I also work with the DAFNE Executive Board; DAFNE graduates, doctors and educators, and representatives of Northumbria Healthcare Trust, our host organisation (yes we are a part of the NHS and no we are not a profit making organisation!).
My role is interesting and varied but there is no doubt that it has changed since I first stepped into the role in 2014 (that seems a long time ago now), especially in the last 18 months.
The main focus of my job is to develop, update and implement the DAFNE portfolio of training programmes, and act as a link between the Executive board, the central DAFNE team and educators across the UK and RoI.
I work with other agencies as well, dafneonline and The Open University team in particular. They are our technical crew who come onboard when the mothership needs an overhaul or an update.
Sometimes it’s a bit tricky because I’m not familiar with the language. I’m new to web design, working with camera men, sound technicians, actors and runners. Liesl and I are getting our heads around building doodle quizzes, online activities, audio visual assets and script writing, but we get through somehow with enthusiasm, kindness and patience!
It’s all a bit different from face to face clinical work (which I missed a lot in the beginning) and even from face to face training, change happens for us all and life and the world move on.
We are all getting used to using video conferencing tools for recording and presenting, I’ve never looked at or listened to myself so much in my whole life!
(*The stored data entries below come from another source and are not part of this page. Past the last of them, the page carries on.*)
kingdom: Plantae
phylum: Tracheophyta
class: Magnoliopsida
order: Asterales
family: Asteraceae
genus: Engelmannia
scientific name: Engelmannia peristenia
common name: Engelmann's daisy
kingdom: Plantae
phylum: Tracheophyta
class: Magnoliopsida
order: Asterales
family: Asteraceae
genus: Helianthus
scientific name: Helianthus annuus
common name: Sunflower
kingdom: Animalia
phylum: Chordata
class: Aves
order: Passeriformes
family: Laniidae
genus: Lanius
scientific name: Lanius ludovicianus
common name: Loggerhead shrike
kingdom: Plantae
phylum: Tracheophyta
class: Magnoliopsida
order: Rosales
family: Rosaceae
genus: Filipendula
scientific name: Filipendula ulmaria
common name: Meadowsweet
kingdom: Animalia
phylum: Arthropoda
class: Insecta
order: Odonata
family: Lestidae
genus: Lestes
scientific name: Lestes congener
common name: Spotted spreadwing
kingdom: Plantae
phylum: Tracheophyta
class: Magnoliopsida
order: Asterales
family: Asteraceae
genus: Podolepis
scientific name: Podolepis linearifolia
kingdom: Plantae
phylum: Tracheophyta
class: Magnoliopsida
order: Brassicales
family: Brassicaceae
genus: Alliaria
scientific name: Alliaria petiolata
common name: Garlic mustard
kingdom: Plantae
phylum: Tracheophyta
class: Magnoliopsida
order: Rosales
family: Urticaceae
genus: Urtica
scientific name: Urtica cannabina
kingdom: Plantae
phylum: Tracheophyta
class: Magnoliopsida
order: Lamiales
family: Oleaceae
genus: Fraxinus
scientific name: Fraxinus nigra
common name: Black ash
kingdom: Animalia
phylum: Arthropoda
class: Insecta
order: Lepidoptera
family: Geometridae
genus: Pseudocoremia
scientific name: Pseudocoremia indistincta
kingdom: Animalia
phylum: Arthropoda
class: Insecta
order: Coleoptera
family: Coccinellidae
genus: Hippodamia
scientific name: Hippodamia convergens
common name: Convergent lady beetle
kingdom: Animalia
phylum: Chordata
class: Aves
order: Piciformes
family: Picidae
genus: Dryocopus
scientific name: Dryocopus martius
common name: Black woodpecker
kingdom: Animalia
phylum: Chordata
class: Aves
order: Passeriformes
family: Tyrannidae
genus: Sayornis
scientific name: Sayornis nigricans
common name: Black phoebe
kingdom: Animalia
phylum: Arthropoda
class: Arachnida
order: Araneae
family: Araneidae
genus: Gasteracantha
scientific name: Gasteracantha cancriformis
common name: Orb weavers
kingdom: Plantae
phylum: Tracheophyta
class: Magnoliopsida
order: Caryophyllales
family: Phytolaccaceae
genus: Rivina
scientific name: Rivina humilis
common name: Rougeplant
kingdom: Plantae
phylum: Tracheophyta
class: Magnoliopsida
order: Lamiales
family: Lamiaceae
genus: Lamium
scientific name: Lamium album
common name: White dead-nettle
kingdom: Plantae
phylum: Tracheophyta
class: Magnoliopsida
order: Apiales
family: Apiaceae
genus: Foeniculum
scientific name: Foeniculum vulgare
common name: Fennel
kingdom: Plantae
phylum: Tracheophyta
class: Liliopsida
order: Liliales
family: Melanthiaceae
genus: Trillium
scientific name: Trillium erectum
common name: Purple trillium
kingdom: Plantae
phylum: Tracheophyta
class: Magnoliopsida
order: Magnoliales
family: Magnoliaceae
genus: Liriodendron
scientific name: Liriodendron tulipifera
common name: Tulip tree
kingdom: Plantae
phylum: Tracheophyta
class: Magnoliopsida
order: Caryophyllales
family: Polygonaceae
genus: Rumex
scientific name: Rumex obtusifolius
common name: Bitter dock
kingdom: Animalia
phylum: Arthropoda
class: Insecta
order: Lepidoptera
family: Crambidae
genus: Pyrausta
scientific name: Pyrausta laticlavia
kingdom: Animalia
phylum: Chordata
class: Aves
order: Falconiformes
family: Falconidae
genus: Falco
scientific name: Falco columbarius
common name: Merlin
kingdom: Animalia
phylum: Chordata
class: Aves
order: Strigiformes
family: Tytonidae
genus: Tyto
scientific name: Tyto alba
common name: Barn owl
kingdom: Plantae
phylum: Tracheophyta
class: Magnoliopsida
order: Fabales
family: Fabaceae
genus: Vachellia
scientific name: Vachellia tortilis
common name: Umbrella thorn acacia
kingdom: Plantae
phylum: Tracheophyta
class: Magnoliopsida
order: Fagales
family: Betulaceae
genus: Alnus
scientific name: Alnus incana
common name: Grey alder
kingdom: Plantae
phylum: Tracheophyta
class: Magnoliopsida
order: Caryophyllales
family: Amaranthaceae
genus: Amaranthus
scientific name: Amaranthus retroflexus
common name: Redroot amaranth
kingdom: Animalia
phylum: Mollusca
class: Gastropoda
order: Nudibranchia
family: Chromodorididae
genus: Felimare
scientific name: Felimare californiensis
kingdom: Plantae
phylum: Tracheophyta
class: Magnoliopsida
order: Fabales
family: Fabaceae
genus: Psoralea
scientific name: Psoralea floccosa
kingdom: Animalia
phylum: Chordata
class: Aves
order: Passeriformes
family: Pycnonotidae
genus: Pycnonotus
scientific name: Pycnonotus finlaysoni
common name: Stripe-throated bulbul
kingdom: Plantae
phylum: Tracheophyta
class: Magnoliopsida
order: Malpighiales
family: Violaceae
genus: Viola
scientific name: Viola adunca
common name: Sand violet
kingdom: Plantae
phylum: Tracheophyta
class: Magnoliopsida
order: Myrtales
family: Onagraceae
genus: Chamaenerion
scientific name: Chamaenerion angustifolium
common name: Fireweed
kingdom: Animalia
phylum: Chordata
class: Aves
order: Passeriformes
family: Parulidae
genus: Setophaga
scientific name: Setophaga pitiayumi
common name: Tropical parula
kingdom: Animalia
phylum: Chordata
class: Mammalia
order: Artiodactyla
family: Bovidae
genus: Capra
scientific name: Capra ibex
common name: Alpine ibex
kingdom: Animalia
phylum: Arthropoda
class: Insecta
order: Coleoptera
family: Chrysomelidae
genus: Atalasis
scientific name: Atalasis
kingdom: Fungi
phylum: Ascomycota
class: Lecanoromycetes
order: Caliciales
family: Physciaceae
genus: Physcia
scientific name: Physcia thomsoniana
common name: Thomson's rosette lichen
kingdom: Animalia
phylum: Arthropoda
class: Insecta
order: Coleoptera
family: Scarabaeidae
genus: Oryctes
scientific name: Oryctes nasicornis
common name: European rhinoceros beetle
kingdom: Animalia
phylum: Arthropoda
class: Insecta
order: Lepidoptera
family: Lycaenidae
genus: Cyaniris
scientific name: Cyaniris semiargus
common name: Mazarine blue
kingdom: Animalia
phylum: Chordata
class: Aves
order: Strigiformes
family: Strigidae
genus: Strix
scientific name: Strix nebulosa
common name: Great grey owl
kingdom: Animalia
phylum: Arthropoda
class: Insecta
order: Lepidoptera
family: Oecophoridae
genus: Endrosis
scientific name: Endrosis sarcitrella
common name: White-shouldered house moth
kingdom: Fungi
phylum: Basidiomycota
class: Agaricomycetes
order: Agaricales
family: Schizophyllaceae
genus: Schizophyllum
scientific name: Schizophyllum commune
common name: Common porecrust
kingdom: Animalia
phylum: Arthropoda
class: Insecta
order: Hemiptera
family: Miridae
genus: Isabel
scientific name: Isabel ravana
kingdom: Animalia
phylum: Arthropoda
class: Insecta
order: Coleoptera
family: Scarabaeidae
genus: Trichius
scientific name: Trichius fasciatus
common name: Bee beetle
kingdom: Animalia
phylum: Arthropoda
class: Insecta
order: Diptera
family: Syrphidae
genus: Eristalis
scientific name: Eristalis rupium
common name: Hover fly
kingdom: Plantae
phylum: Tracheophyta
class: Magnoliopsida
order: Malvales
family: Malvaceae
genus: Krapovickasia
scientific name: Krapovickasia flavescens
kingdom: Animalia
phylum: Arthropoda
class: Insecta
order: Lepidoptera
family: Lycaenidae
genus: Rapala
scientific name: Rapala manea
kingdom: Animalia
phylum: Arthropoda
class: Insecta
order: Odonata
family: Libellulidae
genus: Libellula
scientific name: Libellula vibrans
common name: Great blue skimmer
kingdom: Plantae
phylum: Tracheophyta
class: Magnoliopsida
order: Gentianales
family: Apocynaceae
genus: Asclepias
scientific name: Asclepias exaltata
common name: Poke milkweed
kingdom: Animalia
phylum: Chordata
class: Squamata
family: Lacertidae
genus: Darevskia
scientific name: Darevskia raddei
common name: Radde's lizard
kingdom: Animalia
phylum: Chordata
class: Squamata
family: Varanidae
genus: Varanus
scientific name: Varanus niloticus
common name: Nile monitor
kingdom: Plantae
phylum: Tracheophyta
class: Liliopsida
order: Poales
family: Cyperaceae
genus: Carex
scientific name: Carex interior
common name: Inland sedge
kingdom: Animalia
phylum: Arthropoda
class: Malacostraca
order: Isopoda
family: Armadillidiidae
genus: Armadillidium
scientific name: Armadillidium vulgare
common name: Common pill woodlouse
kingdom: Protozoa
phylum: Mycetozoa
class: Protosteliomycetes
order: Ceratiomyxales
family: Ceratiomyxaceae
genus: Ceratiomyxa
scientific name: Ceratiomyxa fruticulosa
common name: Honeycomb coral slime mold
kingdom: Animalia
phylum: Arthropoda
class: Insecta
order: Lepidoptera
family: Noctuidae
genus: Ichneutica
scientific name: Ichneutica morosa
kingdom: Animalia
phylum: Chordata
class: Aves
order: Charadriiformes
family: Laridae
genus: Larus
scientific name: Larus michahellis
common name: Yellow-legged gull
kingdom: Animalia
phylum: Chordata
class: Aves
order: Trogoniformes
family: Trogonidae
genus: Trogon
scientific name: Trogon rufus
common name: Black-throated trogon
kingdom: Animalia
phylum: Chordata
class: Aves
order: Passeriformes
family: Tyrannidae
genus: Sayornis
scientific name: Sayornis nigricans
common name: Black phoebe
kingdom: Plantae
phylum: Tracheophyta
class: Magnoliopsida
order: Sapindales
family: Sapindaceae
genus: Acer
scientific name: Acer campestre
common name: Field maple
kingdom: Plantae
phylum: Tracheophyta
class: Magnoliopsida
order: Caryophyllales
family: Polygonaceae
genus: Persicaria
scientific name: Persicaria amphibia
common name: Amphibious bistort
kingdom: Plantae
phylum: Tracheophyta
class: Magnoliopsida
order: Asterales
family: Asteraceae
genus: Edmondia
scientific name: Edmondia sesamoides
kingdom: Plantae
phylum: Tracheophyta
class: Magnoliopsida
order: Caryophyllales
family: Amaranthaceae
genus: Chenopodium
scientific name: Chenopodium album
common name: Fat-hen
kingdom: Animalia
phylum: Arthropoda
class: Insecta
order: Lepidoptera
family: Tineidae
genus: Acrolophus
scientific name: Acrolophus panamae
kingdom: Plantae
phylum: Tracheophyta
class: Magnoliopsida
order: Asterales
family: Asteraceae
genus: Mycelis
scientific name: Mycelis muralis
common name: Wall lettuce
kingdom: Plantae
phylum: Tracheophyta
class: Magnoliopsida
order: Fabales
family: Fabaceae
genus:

Hopefully you are finding the webinars we are delivering a useful way of accessing information to support your teams and your DAFNE participants.
Liesl and I are looking forward to the network meetings this autumn, even though they aren’t going to be face to face it will be a lovely opportunity to catch up with our amazing educators and find out what’s happening in different localities across the UK and RoI.
Local knowledge is vital so keep talking to us, we need your help so we don’t founder on this leg of the journey!
So, to sum up, like most jobs this one has its challenges, which is good. My skill set is broader than I ever imagined it would be when I joined the NHS, which is good. I work with wonderful people who make a difference, which is good. I love this job!